PROBLEM DETAILS | The line containing "M499,793L587,273L603,122L621,0" marks where copying starts, so set down that line and each one after it exactly, through the end of the records.

[[ SUPPLIED INFORMATION, beginning ]]

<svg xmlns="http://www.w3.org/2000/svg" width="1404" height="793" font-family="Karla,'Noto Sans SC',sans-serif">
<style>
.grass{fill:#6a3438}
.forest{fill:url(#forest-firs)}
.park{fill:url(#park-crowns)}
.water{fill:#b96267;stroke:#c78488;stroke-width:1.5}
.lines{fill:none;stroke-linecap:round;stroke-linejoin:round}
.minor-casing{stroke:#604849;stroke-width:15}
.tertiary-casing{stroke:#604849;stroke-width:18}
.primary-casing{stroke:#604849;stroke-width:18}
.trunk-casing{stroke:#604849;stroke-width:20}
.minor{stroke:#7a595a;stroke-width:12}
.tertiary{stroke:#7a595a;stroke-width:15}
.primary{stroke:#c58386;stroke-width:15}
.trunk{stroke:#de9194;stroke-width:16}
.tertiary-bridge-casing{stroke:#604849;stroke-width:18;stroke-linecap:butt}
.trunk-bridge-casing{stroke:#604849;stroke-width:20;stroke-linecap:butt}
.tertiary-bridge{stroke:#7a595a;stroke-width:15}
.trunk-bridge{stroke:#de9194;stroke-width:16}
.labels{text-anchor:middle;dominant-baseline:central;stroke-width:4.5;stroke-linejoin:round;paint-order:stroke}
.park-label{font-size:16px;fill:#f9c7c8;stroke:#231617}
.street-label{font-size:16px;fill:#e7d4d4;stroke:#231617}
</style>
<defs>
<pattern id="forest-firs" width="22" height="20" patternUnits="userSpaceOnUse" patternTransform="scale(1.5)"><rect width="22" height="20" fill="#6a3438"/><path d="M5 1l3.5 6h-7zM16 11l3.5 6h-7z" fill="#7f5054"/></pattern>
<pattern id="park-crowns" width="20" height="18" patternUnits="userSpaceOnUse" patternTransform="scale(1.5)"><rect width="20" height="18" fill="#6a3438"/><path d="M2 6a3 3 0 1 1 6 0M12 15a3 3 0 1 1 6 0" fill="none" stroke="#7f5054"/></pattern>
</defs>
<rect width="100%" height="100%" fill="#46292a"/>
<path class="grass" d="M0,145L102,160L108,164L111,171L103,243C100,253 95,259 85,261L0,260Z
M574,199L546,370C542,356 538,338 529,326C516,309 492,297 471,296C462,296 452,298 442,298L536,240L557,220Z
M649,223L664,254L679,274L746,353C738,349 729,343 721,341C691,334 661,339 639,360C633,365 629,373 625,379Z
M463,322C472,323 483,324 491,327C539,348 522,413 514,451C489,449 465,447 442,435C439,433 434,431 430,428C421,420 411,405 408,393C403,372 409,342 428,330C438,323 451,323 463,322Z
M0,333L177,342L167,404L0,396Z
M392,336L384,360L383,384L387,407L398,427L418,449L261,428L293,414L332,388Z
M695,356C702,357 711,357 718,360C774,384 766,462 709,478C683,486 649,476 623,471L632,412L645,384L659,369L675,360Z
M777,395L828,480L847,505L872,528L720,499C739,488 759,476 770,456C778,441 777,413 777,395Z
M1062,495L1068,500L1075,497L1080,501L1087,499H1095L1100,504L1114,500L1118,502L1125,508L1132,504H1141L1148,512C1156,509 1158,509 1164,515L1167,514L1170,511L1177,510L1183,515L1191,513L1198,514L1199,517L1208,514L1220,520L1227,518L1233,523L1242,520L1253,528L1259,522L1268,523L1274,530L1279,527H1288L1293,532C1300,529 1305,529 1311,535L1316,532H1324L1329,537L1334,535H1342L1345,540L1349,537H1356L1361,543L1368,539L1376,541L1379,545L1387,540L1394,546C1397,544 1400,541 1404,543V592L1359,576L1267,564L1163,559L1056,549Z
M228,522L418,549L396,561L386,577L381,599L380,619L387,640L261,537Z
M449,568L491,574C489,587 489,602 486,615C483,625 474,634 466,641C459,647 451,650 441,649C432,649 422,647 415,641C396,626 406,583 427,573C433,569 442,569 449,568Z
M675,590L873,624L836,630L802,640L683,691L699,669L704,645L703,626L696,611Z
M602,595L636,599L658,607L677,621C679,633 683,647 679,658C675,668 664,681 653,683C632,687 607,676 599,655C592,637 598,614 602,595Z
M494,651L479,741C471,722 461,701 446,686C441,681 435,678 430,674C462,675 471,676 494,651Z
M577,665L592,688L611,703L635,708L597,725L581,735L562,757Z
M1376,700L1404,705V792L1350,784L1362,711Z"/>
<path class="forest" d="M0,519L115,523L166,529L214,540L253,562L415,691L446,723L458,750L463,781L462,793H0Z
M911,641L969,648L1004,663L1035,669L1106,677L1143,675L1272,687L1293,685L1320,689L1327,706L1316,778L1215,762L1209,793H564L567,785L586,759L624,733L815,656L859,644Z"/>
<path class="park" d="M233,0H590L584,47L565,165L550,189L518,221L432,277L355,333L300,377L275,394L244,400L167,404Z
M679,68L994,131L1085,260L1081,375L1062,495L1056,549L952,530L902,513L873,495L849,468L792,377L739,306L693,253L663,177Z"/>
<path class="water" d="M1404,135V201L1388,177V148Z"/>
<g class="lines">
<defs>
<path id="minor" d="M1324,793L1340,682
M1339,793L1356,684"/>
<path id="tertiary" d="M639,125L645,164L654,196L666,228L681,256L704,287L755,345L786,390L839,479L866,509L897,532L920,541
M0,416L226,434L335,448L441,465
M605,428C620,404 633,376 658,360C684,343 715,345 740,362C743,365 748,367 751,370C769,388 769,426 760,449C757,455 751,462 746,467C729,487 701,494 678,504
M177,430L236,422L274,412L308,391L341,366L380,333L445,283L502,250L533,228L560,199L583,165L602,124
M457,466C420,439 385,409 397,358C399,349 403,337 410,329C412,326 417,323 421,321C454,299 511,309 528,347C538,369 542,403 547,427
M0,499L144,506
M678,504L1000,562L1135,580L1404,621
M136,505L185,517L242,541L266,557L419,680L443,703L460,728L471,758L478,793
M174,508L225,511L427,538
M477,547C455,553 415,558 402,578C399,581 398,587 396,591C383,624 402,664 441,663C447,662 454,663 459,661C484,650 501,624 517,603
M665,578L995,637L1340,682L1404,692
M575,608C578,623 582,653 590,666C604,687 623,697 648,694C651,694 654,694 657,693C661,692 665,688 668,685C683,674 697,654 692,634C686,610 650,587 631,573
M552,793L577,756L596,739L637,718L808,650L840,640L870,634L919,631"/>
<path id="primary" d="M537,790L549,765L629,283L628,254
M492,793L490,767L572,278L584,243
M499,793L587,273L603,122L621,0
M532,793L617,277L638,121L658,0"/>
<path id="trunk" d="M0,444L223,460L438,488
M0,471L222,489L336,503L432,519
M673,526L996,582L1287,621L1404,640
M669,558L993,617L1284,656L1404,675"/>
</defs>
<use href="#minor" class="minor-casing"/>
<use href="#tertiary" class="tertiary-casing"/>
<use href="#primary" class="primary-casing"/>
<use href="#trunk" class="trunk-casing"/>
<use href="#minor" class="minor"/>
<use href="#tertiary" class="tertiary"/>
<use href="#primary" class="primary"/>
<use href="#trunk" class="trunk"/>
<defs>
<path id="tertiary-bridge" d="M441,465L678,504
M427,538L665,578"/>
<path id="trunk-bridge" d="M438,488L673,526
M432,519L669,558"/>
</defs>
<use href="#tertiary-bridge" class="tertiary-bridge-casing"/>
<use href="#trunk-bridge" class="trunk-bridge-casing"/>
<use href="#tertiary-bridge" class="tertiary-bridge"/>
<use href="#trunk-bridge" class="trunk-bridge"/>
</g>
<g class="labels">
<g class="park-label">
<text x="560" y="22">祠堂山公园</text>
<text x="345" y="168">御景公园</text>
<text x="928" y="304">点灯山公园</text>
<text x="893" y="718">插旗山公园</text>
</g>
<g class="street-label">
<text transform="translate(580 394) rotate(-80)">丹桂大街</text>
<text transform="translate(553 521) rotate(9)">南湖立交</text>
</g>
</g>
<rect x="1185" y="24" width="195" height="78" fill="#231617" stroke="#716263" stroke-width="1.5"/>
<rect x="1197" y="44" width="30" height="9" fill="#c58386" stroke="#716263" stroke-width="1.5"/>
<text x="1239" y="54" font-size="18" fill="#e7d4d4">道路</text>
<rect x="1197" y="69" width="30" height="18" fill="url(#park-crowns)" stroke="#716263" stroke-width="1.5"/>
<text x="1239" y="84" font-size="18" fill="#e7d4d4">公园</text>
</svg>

[[ SUPPLIED INFORMATION, end ]]

RESULT OF THIS TASK |
M499,793L587,273L603,122L621,0
M532,793L617,277L638,121L658,0"/>
<path id="trunk" d="M0,444L223,460L438,488
M0,471L222,489L336,503L432,519
M673,526L996,582L1287,621L1404,640
M669,558L993,617L1284,656L1404,675"/>
</defs>
<use href="#minor" class="minor-casing"/>
<use href="#tertiary" class="tertiary-casing"/>
<use href="#primary" class="primary-casing"/>
<use href="#trunk" class="trunk-casing"/>
<use href="#minor" class="minor"/>
<use href="#tertiary" class="tertiary"/>
<use href="#primary" class="primary"/>
<use href="#trunk" class="trunk"/>
<defs>
<path id="tertiary-bridge" d="M441,465L678,504
M427,538L665,578"/>
<path id="trunk-bridge" d="M438,488L673,526
M432,519L669,558"/>
</defs>
<use href="#tertiary-bridge" class="tertiary-bridge-casing"/>
<use href="#trunk-bridge" class="trunk-bridge-casing"/>
<use href="#tertiary-bridge" class="tertiary-bridge"/>
<use href="#trunk-bridge" class="trunk-bridge"/>
</g>
<g class="labels">
<g class="park-label">
<text x="560" y="22">祠堂山公园</text>
<text x="345" y="168">御景公园</text>
<text x="928" y="304">点灯山公园</text>
<text x="893" y="718">插旗山公园</text>
</g>
<g class="street-label">
<text transform="translate(580 394) rotate(-80)">丹桂大街</text>
<text transform="translate(553 521) rotate(9)">南湖立交</text>
</g>
</g>
<rect x="1185" y="24" width="195" height="78" fill="#231617" stroke="#716263" stroke-width="1.5"/>
<rect x="1197" y="44" width="30" height="9" fill="#c58386" stroke="#716263" stroke-width="1.5"/>
<text x="1239" y="54" font-size="18" fill="#e7d4d4">道路</text>
<rect x="1197" y="69" width="30" height="18" fill="url(#park-crowns)" stroke="#716263" stroke-width="1.5"/>
<text x="1239" y="84" font-size="18" fill="#e7d4d4">公园</text>
</svg>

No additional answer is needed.